Pero ninguna quiso acatar el consejo. Después de mucho conversar Orfa aceptó regresar a casa de sus padres, pero Ruth fue determinada:

“No me ruegues que te deje, y me aparte de ti; porque a dondequiera que tú fueres, iré yo, y dondequiera que vivieres, viviré. Tu pueblo será mi pueblo, y tu Dios mi Dios. Donde tú murieres, moriré yo, y allí seré sepultada; así me haga el Señor, y aun me añada, que sólo la muerte hará separación entre nosotras dos”.

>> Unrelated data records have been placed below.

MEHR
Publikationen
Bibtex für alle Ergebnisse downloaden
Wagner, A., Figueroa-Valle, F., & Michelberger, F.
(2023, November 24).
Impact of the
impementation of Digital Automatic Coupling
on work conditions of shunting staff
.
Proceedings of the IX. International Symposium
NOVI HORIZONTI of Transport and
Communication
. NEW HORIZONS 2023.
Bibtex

Si el cariño de un hijo es inconmensurable, la gratitud y el amor creados para con aquellos que nos ayudan es inigualable. Ruth renunció a su cultura, sus dioses, su pueblo y a la familia que la crio para seguir a su suegra a un lugar desconocido, con gente diferente y creencias distintas. Por ser viuda, Noemí quería regresar a la tierra de donde había salido años atrás con su esposo. Y por la insistencia de Ruth, aceptó su compañía.

Fue Noemí quien cuidó y aconsejó a Ruth. Siguiendo sus consejos, la joven consiguió casarse de nuevo, con un hombre honesto y cariñoso. El amor de Ruth por su suegra, convertida en madre, fue tanto que el primer hijo de la joven fue dado para que Noemí lo cuidase. Hijo que se llamó Obed y que fue el abuelo del gran Rey David.